Open Access Highly Accessed Research

A comprehensive transcript index of the human genome generated using microarrays and computational approaches

Eric E Schadt1*, Stephen W Edwards1, Debraj GuhaThakurta1, Dan Holder2, Lisa Ying2, Vladimir Svetnik2, Amy Leonardson1, Kyle W Hart3, Archie Russell1, Guoya Li1, Guy Cavet1, John Castle1, Paul McDonagh4, Zhengyan Kan1, Ronghua Chen1, Andrew Kasarskis1, Mihai Margarint1, Ramon M Caceres1, Jason M Johnson1, Christopher D Armour1, Philip W Garrett-Engele1, Nicholas F Tsinoremas5 and Daniel D Shoemaker1*

Author Affiliations

1 Rosetta Inpharmatics LLC, 12040 115th Avenue NE, Kirkland, WA 98034, USA

2 Merck Research Laboratories, W42-213 Sumneytown Pike, POB 4, Westpoint, PA 19846, USA

3 Rally Scientific, 41 Fayette Street, Suite 1, Watertown, MA 02472, USA

4 Amgen Inc, 1201 Amgen Court W, Seattle, WA 98119, USA

5 The Scripps Research Institute, Jupiter, FL 33458, USA

For all author emails, please log on.

Genome Biology 2004, 5:R73  doi:10.1186/gb-2004-5-10-r73

Published: 23 September 2004

Abstract

Background

Computational and microarray-based experimental approaches were used to generate a comprehensive transcript index for the human genome.

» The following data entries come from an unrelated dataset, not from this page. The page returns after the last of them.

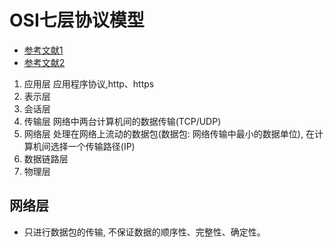 # OSI七层协议模型
* [参考文献1](https://www.cnblogs.com/Robin-YB/p/6668762.html)
* [参考文献2](https://zh.wikipedia.org/wiki/OSI%E6%A8%A1%E5%9E%8B)

1. 应用层 应用程序协议,http、https 
2. 表示层
3. 会话层 
4. 传输层 网络中两台计算机间的数据传输(TCP/UDP)
5. 网络层 处理在网络上流动的数据包(数据包: 网络传输中最小的数据单位), 在计算机间选择一个传输路径(IP)
6. 数据链路层 
7. 物理层

## 网络层
* 只进行数据包的传输, 不保证数据的顺序性、完整性、确定性。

Oligonucleotide probes designed from approximately 50,000 known and predicted transcript sequences from the human genome were used to survey transcription from a diverse set of 60 tissues and cell lines using ink-jet microarrays. Further, expression activity over at least six conditions was more generally assessed using genomic tiling arrays consisting of probes tiled through a repeat-masked version of the genomic sequence making up chromosomes 20 and 22.

Results

The combination of microarray data with extensive genome annotations resulted in a set of 28,456 experimentally supported transcripts. This set of high-confidence transcripts represents the first experimentally driven annotation of the human genome. In addition, the results from genomic tiling suggest that a large amount of transcription exists outside of annotated regions of the genome and serves as an example of how this activity could be measured on a genome-wide scale.

Conclusions

These data represent one of the most comprehensive assessments of transcriptional activity in the human genome and provide an atlas of human gene expression over a unique set of gene predictions. Before the annotation of the human genome is considered complete, however, the previously unannotated transcriptional activity throughout the genome must be fully characterized.